Technical Abstract: Macrophage colony stimulating factor-1 (M-CSF-1 or CSF-1) is a hematopoietic growth factor that stimulates the survival, proliferation, and differentiation of the mononuclear phagocyte lineage and is involved in bone metabolism, fertility, pregnancy, inflammatory processes, and homeostasis. CSF-1-activated macrophages display unique features, such as distinguishable cell surface antigens, enhanced Fc-'-receptor-mediated phagocytosis, intensified reactive oxygen species activity, enhanced proliferation, and enhanced chemotaxis. Five mouse monoclonal antibodies (mAbs) for the detection of chicken CSF-1 were developed and characterized using western blot, indirect ELISA, and in vitro functional assays. One of the anti-chCSF-1 mAbs, 8A12, showed neutralization of macrophage proliferation and NO release, whereas mAb 1G4 inhibited the phagocytosis of fluorescent-labeled bacteria by HD11 cells in vitro.
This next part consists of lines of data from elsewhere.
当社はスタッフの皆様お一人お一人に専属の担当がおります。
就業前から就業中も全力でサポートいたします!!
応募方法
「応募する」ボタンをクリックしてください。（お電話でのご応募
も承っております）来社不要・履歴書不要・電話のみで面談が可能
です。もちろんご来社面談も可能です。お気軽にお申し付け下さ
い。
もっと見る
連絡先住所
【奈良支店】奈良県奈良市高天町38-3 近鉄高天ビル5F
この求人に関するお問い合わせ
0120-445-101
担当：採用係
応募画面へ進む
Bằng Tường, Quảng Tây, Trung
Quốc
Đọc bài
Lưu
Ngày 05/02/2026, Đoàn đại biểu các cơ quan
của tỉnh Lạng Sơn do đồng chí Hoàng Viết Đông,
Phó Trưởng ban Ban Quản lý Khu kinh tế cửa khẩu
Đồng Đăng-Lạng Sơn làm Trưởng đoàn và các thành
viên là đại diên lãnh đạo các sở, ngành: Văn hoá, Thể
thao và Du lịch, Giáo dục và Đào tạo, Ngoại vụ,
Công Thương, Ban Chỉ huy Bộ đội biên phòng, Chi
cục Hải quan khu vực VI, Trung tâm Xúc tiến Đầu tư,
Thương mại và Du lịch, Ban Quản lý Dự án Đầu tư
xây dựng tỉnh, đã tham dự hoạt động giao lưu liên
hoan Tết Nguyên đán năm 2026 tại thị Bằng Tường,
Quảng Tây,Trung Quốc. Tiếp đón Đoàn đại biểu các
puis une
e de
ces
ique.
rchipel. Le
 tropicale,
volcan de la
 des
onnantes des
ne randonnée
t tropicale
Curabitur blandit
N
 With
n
For the quantitative assessment of native chCSF-1 in biological samples from chickens, a sensitive sandwich ELISA was developed using the best capture and detection pair of mAbs that were selected from five anti-chCSF-1 mAbs. Chickens challenged with Eimeria acervulina, E. maxima, and E. tenella presented a steady increase in the circulating levels of CSF-1, starting from day 1 and steadily increasing until day 7 post-challenge, reaching their peak at day 10 post-challenge. The CSF-1 synthesis kinetic patterns induced by the three Eimeria species tested were quite similar, even though these species were reported to be phenotypically and immunologically different. Therefore, an mAb-based sandwich ELISA will be a valuable tool for the detection of CSF-1 production during infections, and these new anti-chCSF-1 mAbs will facilitate the fundamental and applied research related to CSF-1 function in inflammation and homeostasis in chickens.